Find the expected value from a point to three edges of a right triangle. Given a right triangle with a, b, c are the lengths of three edges. Here $a^2=b^2+c^2$. A point is randomly chosen inside the right triangle. Find the expected value of the sum of the distances from the point to three edges.
 A: I have assumed that $a,b$ are the sides which are not the hypotenuse. (Clarified thanks to a comment)
Assume the side $a$ is along the $y$ axis, side $b$ along the $x$ axis. 

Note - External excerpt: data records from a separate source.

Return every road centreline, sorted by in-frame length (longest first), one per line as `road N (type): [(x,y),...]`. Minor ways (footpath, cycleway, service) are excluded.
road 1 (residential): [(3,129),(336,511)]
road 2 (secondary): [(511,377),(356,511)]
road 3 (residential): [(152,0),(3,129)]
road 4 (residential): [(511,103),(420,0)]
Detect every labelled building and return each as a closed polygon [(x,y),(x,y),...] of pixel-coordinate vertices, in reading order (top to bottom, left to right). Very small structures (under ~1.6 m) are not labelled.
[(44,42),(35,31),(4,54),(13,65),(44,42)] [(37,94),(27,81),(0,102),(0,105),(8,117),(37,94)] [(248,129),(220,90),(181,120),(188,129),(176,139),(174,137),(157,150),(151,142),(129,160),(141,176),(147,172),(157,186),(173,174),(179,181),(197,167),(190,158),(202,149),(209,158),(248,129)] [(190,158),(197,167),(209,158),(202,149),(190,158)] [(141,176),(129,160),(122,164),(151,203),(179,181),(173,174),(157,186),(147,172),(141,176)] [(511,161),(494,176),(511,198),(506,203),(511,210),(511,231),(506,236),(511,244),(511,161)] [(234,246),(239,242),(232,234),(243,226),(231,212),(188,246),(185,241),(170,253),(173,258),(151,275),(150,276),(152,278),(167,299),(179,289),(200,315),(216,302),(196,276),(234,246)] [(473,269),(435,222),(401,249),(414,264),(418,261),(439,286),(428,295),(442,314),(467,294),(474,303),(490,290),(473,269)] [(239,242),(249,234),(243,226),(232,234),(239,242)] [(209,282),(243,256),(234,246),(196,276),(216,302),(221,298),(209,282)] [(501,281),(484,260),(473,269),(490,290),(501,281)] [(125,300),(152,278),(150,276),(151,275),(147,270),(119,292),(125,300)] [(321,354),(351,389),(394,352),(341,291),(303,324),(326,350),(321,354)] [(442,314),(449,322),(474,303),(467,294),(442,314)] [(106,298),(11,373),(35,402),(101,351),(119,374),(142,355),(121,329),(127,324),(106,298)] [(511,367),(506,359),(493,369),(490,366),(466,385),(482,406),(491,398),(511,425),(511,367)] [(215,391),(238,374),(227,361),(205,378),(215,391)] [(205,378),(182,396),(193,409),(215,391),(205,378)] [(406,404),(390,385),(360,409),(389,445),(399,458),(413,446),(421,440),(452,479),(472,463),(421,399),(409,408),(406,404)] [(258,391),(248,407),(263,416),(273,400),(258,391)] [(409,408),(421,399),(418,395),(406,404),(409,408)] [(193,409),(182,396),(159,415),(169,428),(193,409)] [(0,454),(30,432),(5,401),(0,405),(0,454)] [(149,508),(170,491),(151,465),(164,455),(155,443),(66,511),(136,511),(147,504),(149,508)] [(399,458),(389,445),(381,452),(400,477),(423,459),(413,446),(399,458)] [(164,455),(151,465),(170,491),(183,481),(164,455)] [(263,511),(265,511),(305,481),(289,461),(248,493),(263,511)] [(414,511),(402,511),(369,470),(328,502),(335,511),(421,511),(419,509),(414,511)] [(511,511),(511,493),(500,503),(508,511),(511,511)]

Then, the triangle is bounded $x=0$, $y=0$ and $y=-(a/b) x + a$. Call this region $R$, and the probability distribution of how you pick the points $p(x,y)$. 
The distance from the point to the left edge is $x$. The distance from teh point to the bottom edge is $y$. The distance from the point to the hypotenuse is given by the point-line distance in 2d formula : for the line $ax+by+c=0$, the distance from the point $(x_0,y_0)$ to the line is $\frac{|a x_0 + b y_0 + c|}{\sqrt{a^2+b^2}}$ [note that this is not the same $a,b,c$ as the triangle sides]. Apply this to get the distance from the point in $R$ to the line $y=-(a/b) x + a$. 
If you want the sum distances, then you simply need to note $E[\text{sum distance}] = E[X + Y + \text{distance to hypotenuse}] = E[X] + E[Y] + E[\text{distance to hypotenuse}]$, and $E[\text{blah}] = \int_R \text{blah} p(x,y) dx dy$. 
If you want the minimum distance, split $R$ into points which are closest to each side by drawing medians and figuring out which region consists of points closest to which side (giving $R$ as the union of regions $R_a , R_b, R_c$), then $E[\text{min distance}] = \int_{R_a} x p(x,y) + \int_{R_b} y p(x,y) +\int_{R_c} \text{distance to hypotenuse} p(x,y)$.